After these initial reflections, Teresa Rodríguez de las Heras gave an overview of the DMA and the DSA, highlighting that "the main mechanisms of the DMA are based on an ex-ante regulatory strategy aimed at imposing certain obligations on those platforms designated as gatekeepers". "The DSA, which represents the modernisation and updating of the E-Commerce Directive, contains a number of new aspects that require attention and should be incorporated into strategic planning," she said.

In the same vein, Natalia Álvarez analysed articles 3 et seq. of the DSA, which will constitute a new framework for the liability of information service intermediaries and online platforms. Álvarez explained that "it is a continuation of the current Directive 2000/31/EC, as far as the fundamental rules are concerned, but it already incorporates the interpretations that the CJEU has given on the matter". She also stressed that "the proposal includes a specific non-exemption rule for online platforms with regard to liability towards consumers, the scope of application of which may prove to be controversial".

Finally, Vanesa Fernández stressed that "the Consumer Agenda presented on EU consumer policy for the next 5 years focuses, among others, on the digital transformation and the effective respect of consumer rights, and, for its part, the European Commission will have an intense intervention in the platforms and will assist all Member States in the implementation and enforcement of consumer law in the EU market, so businesses are in the spotlight".

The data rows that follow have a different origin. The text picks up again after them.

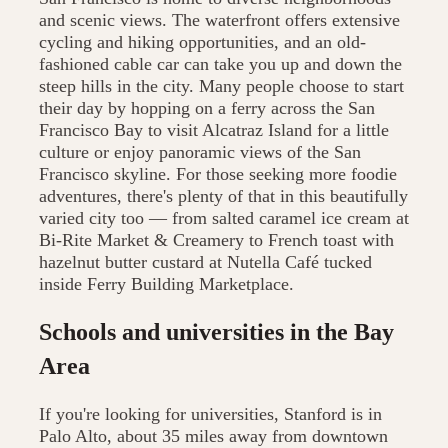
and scenic views. The waterfront offers extensive
cycling and hiking opportunities, and an old-
fashioned cable car can take you up and down the
steep hills in the city. Many people choose to start
their day by hopping on a ferry across the San
Francisco Bay to visit Alcatraz Island for a little
culture or enjoy panoramic views of the San
Francisco skyline. For those seeking more foodie
adventures, there's plenty of that in this beautifully
varied city too — from salted caramel ice cream at
Bi-Rite Market & Creamery to French toast with
hazelnut butter custard at Nutella Café tucked
inside Ferry Building Marketplace.
Schools and universities in the Bay
Area
If you're looking for universities, Stanford is in
Palo Alto, about 35 miles away from downtown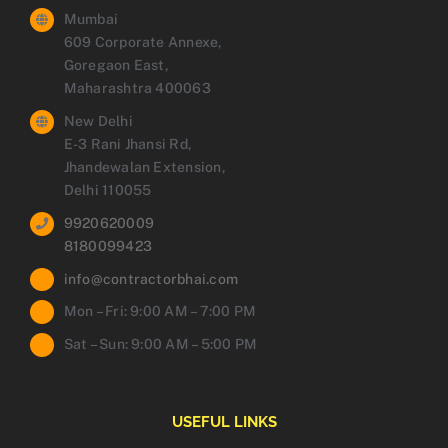
Mumbai
609 Corporate Annexe,
Goregaon East,
Maharashtra 400063
New Delhi
E-3 Rani Jhansi Rd,
Jhandewalan Extension,
Delhi 110055
9920620009
8180099423
info@contractorbhai.com
Mon – Fri: 9:00 AM – 7:00 PM
Sat – Sun: 9:00 AM – 5:00 PM
USEFUL LINKS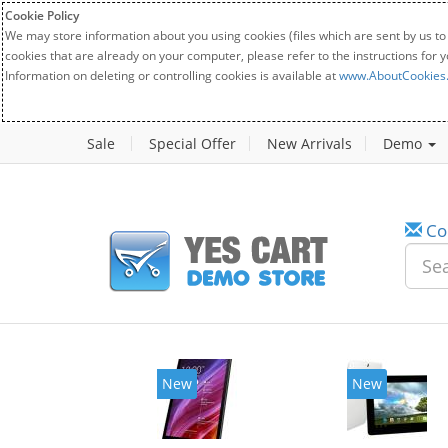
Cookie Policy
We may store information about you using cookies (files which are sent by us to
cookies that are already on your computer, please refer to the instructions for 
Information on deleting or controlling cookies is available at
www.AboutCookies
Sale
Special Offer
New Arrivals
Demo
Co
New
New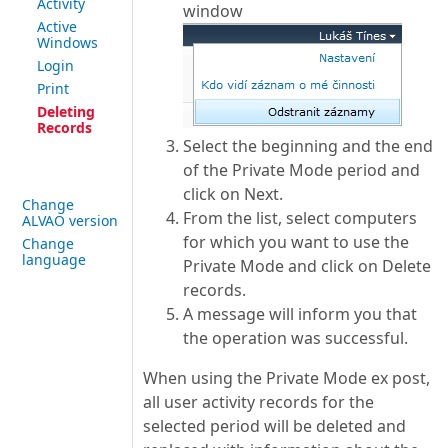
Activity
window
Active
Windows
Login
Print
Deleting
Records
Select the beginning and the end
of the Private Mode period and
click on Next.
Change
From the list, select computers
ALVAO version
for which you want to use the
Change
language
Private Mode and click on Delete
records.
A message will inform you that
the operation was successful.
When using the Private Mode ex post,
all user activity records for the
selected period will be deleted and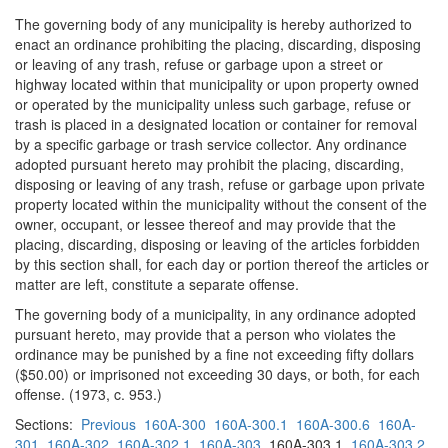
The governing body of any municipality is hereby authorized to
enact an ordinance prohibiting the placing, discarding, disposing
or leaving of any trash, refuse or garbage upon a street or
highway located within that municipality or upon property owned
or operated by the municipality unless such garbage, refuse or
trash is placed in a designated location or container for removal
by a specific garbage or trash service collector. Any ordinance
adopted pursuant hereto may prohibit the placing, discarding,
disposing or leaving of any trash, refuse or garbage upon private
property located within the municipality without the consent of the
owner, occupant, or lessee thereof and may provide that the
placing, discarding, disposing or leaving of the articles forbidden
by this section shall, for each day or portion thereof the articles or
matter are left, constitute a separate offense.
The governing body of a municipality, in any ordinance adopted
pursuant hereto, may provide that a person who violates the
ordinance may be punished by a fine not exceeding fifty dollars
($50.00) or imprisoned not exceeding 30 days, or both, for each
offense. (1973, c. 953.)
Sections:
Previous
160A-300
160A-300.1
160A-300.6
160A-
301
160A-302
160A-302.1
160A-303
160A-303.1
160A-303.2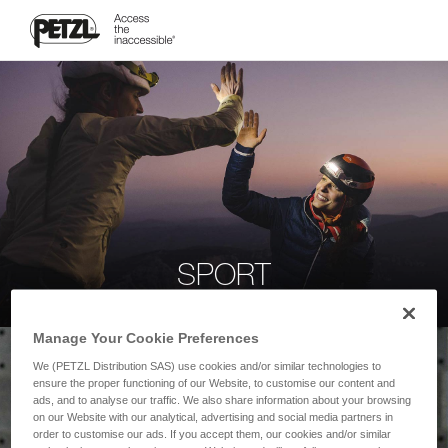
SPORT
Manage Your Cookie Preferences
We (PETZL Distribution SAS) use cookies and/or similar technologies to
ensure the proper functioning of our Website, to customise our content and
ads, and to analyse our traffic. We also share information about your browsing
on our Website with our analytical, advertising and social media partners in
order to customise our ads. If you accept them, our cookies and/or similar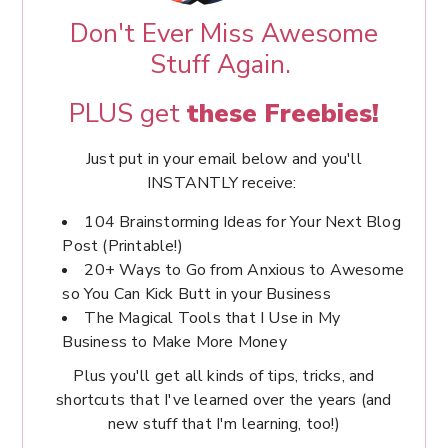
Don't Ever Miss Awesome
Stuff Again.
PLUS get
these Freebies!
Just put in your email below and you'll
INSTANTLY receive:
104 Brainstorming Ideas for Your Next Blog
Post (Printable!)
20+ Ways to Go from Anxious to Awesome
so You Can Kick Butt in your Business
The Magical Tools that I Use in My
Business to Make More Money
Plus you'll get all kinds of tips, tricks, and
shortcuts that I've learned over the years (and
new stuff that I'm learning, too!)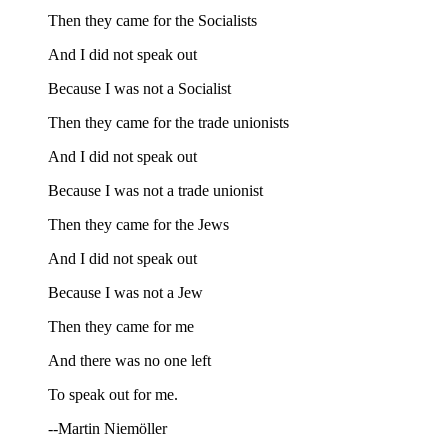
Then they came for the Socialists
And I did not speak out
Because I was not a Socialist
Then they came for the trade unionists
And I did not speak out
Because I was not a trade unionist
Then they came for the Jews
And I did not speak out
Because I was not a Jew
Then they came for me
And there was no one left
To speak out for me.
--Martin Niemöller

In such a situation, it is essential for companies to have prior strategic planning and they have different instruments for the design and implementation of the same, highlighting: (i) reviewing the design of their own platform and all processes and actions of interaction with and of the consumer; (ii) performing consumer due diligence to verify not only compliance with the new obligations of the DMA and DSA but also compliance with Regulation 2019/1150 of 20 June, the P2B regulation, which is already in force and (iii) linked to the compliance system itself, the implementation of a consumer compliance system considering its own risk matrix and the company's own performance, in order to ensure regulatory compliance of all its actions that have to do with consumers and guarantee standards of conduct that ensure that they will not suffer reputational damage.